
            La prima, perché si sono contrapposte libertà ed autorità, definendo la libertà in termini di autonomia assoluta. Là dove c'è esercizio di autorità – si è pensato, e spesso si pensa- ivi non ci può essere libertà. Per dirla col linguaggio matematico: autorità e libertà sono due grandezze inversamente proporzionali.

            La seconda, perché, accettando consapevolmente o inconsapevolmente quel modo di pensare il rapporto autorità-libertà, si è giunti ad una vera abdicazione dell'esercizio dell'autorità da parte degli educatori. In queste condizioni l'educazione è diventata non difficile, ma impossibile.

            Vorrei ora indicarvi una via per affrontare questa gravissima situazione.

◆ **CONSEGNA**
Nel brano sul rapporto tra autorità e libertà, in quali termini è stata definita la libertà quando la si è contrapposta all'autorità? Il materiale riportato di seguito non ha alcun ruolo nell'esercizio.

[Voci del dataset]
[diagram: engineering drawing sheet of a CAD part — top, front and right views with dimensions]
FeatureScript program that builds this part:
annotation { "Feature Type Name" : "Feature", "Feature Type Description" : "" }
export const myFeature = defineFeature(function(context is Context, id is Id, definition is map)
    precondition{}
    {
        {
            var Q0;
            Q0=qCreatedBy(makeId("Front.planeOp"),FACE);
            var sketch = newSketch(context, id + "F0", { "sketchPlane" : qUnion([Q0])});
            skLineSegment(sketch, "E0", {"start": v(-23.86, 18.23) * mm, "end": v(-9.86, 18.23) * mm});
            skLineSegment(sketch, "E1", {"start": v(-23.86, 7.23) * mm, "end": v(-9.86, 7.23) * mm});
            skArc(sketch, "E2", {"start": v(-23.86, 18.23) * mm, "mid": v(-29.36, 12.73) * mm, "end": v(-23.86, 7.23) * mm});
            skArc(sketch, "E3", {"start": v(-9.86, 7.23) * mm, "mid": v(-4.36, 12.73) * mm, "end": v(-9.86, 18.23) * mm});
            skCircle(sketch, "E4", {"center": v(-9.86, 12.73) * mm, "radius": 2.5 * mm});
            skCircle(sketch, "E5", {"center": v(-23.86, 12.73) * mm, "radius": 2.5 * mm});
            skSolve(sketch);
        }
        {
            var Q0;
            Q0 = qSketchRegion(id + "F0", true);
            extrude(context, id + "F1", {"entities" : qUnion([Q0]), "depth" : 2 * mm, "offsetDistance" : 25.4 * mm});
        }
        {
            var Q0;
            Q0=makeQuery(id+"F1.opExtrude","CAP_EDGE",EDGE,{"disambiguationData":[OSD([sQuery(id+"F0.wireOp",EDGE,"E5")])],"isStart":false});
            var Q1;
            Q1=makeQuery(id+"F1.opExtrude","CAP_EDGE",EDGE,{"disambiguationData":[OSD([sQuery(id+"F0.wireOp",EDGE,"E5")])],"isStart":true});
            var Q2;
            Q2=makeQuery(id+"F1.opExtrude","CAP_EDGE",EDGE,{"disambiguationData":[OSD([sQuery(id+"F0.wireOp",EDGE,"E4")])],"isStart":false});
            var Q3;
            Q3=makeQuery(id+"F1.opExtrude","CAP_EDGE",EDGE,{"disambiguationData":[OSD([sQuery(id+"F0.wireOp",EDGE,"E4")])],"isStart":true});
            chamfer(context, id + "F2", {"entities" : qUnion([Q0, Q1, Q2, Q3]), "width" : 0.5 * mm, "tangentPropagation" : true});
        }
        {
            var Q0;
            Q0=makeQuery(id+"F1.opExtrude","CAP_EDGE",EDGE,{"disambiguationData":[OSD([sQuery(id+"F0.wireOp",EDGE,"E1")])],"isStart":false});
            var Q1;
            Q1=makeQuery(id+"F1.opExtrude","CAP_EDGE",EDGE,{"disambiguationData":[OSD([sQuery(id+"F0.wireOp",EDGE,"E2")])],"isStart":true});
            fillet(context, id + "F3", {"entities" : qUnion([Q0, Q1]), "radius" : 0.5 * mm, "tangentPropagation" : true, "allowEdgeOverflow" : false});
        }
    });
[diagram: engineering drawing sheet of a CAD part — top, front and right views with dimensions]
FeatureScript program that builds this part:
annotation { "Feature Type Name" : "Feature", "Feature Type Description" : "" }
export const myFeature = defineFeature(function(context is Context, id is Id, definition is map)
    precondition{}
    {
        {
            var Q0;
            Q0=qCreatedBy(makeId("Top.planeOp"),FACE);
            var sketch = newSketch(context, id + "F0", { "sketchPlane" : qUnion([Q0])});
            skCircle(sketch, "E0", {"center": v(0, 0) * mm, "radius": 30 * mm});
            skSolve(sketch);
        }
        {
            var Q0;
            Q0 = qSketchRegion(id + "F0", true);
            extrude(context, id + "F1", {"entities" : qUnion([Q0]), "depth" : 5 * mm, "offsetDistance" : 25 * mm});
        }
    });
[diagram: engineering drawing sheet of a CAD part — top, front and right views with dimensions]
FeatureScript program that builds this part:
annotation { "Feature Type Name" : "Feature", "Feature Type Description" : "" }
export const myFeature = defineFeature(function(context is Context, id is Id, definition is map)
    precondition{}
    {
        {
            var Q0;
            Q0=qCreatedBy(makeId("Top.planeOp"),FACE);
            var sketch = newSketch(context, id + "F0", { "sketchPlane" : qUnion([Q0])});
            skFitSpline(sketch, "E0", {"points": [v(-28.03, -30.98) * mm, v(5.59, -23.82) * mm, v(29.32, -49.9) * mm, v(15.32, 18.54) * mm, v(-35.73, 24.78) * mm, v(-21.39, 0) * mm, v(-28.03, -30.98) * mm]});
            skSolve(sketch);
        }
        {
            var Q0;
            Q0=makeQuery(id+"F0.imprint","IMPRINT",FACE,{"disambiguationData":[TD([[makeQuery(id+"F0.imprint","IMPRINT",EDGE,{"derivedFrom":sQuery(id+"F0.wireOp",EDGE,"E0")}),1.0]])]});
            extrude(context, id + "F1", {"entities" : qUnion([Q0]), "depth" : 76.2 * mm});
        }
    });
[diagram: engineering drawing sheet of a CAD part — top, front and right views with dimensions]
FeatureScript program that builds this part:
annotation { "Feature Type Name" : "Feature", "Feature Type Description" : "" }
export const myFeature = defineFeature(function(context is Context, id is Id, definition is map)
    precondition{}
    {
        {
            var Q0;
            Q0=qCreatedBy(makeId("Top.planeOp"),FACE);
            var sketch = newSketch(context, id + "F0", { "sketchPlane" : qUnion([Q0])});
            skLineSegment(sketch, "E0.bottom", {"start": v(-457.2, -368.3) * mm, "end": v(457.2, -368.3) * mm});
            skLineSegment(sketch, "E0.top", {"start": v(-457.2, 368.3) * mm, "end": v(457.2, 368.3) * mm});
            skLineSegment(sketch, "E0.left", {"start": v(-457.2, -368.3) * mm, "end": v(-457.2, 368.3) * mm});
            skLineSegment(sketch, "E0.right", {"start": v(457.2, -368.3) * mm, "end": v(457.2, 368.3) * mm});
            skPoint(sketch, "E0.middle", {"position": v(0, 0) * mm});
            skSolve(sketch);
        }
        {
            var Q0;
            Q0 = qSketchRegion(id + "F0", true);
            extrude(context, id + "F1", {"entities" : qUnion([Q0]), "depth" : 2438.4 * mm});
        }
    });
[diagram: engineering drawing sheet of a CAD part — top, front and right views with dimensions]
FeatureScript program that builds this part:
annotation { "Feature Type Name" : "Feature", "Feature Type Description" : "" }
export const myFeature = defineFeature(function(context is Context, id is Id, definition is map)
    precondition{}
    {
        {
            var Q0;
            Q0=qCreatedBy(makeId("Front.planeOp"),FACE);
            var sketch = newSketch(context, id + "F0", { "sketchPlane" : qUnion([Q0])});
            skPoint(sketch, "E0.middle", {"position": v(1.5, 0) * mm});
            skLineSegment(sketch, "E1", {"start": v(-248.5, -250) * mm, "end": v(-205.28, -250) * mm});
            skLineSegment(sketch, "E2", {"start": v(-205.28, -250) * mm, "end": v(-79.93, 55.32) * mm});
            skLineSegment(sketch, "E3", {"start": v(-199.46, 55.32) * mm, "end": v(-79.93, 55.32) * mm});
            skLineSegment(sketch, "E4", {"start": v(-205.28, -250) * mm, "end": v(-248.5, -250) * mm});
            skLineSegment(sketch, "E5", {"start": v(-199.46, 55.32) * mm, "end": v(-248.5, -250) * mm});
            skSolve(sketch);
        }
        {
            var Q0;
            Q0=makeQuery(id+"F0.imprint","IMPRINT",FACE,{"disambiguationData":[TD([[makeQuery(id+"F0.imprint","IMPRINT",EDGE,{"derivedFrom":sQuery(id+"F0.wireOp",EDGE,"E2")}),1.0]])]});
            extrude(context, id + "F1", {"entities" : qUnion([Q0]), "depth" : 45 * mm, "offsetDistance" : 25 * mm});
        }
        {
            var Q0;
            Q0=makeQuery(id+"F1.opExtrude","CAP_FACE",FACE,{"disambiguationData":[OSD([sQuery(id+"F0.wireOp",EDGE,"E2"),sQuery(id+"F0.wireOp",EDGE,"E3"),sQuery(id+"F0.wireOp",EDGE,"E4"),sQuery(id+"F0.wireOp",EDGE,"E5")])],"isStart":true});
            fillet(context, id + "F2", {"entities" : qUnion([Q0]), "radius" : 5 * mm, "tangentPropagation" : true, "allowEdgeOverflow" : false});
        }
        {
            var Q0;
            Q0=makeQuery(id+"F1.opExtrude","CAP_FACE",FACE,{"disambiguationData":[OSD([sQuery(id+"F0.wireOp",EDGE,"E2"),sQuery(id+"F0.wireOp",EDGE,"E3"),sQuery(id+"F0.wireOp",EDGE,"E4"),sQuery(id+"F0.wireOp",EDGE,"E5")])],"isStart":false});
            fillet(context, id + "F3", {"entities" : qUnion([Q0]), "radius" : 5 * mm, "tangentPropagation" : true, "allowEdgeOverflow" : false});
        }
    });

◆ **SOLUZIONE**
In termini di autonomia assoluta.